"So happy! Will you allow me to call for you—at—at your lodgings?"
"Thanks, Sir Lemuel, if you will kindly call here at your own hour, it will be more directly in your way home, and you will find me ready to accompany you."
"Quite right. I will be here at seven. Good morning."
And with this the banker went away.
"He wants me to make an article about something, I suppose," mused the young man when the elder had gone. "I will go. I will see that sweet girl again, even if I never see her afterwards."
The temptation was certainly very strong. And so, at the appointed hour, when the banker called at the office of the National Liberator he found the young gentleman in evening dress ready to accompany him home.

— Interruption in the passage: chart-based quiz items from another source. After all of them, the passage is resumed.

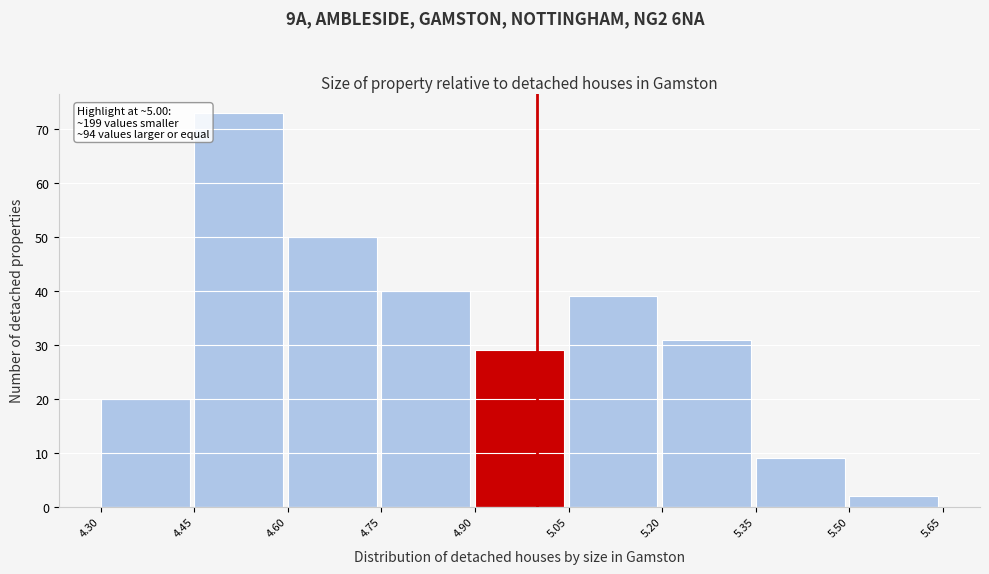

Over which range of the x-axis is the bar tallest?

4.45 to 4.60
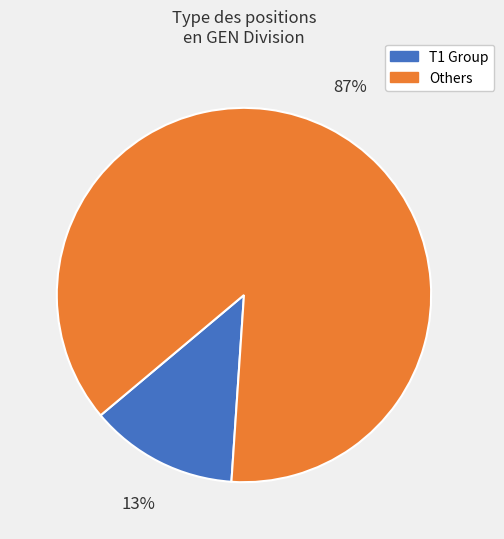

Is there a majority slice in this chart?

Yes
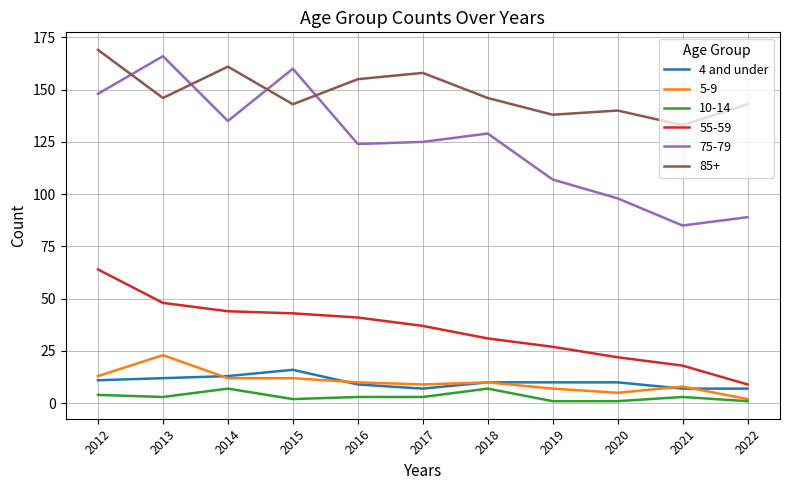

Is the value of 10-14 at 2014 greater than the value of 5-9 at 2012?

No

Salome Levison was dressed for dinner, and seated in the drawing-room with her chaperone, Lady Belgrade.
Salome was certainly not expecting any guest. But she intended to go to the opera that evening with Lady Belgrade, to hear the last act of Norma. Luckily for Sir Lemuel's plan, it was not a peremptory engagement, and could easily be set aside.

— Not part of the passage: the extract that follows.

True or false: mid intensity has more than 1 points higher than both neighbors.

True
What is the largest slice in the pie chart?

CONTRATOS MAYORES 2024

On this evening she was beautifully dressed. She wore a delicate tea-rose tinted rich silk skirt, with an over skirt of point lace, looped up with tea-rose buds, a tea-rose in her dark hair, a necklace of opals set in diamonds, and bracelets of the same beautiful jewels. Refined, elegant, and most interesting she certainly looked.
Meanwhile, the banker came home, and himself conducted the unexpected guest to the drawing-room.